Basilone got married, but not to a movie star. His wife was another young Marine, a cute sergeant named Lena Riggi whom Basilone met in a Camp Pendleton mess hall.
Then he was gone again, without a honeymoon, back to the fight, back to his boys. He had been offered, and stubbornly turned down, an officers' rank and posh duty stations, politicking instead for just the opposite: to get back to the Pacific. Finally, the Marines had relented and reluctantly cut new orders reuniting him with the Fleet Marine Force Pacific.
Then he was gone for good, the “unkillable” hero of Guadalcanal dead on Iwo Jima, torn apart that first February morning by Japanese fire in the shadow of Mount Suribachi, a hero once again. Then he was forgotten.
How this could happen goes beyond the passage of time simply blurring and obscuring his image. Within the violent priesthood of the Marine Corps, there has long been contention and controversy, and some doubt, surrounding Basilone. There are contradictory and incorrect accounts about what exactly he'd done that dreadful night in the rain on the ridgelines of Guadalcanal in October 1942, starting with the official record in the
History of U.S. Marine Corps Operations in World War II
, volume 1,
Pearl Harbor to Guadalcanal
:
The Japanese continued to assault out of the jungle and up the slopes. A small group forced a salient in the Marine line to fall upon a mortar position, and further to the front [General] Nasu's soldiers worked close to a water-cooled machine gun and knocked out all but two of its crew. Marines near the mortar position won back the tube from the enemy, and in the machine gun section Sergeant John Basilone took rescue matters into his own hands.

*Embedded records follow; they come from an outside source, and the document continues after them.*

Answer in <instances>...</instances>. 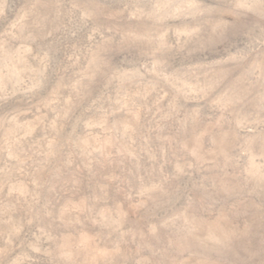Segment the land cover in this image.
Segmentation results:
<instances>
[{
	"label": "rangeland",
	"instance_id": "1",
	"mask_svg": "<svg viewBox=\"0 0 264 264\" xmlns=\"http://www.w3.org/2000/svg\"><path fill=\"white\" fill-rule=\"evenodd\" d=\"M0 264H264V0H0Z\"/></svg>",
	"mask_w": 264,
	"mask_h": 264
}]
</instances>
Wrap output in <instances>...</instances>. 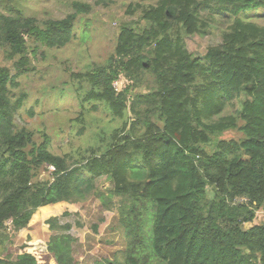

For this action and later heroism in braving Japanese fire to bring up ammunition, Basilone became the first enlisted Marine in World War II to win the Medal of Honor.
In fact, the first enlisted Marine to earn the medal was another sergeant, Clyde Thomason of the 2nd Raider Battalion, killed in the small-scale (and ill-fated) raid in August on Makin Island. But the brief record above does convey some of the savagery and chaotic nature of the fighting that night along the ridgelines, with infantrymen of both sides grappling in the dark over a single mortar tube, and a lone Marine (Basilone) risking hostile fire to sprint out and fetch more ammo for the machine guns, the heavy ammo belts slung about his neck and bare shoulders glistening in the rain. So began the legend of Manila John.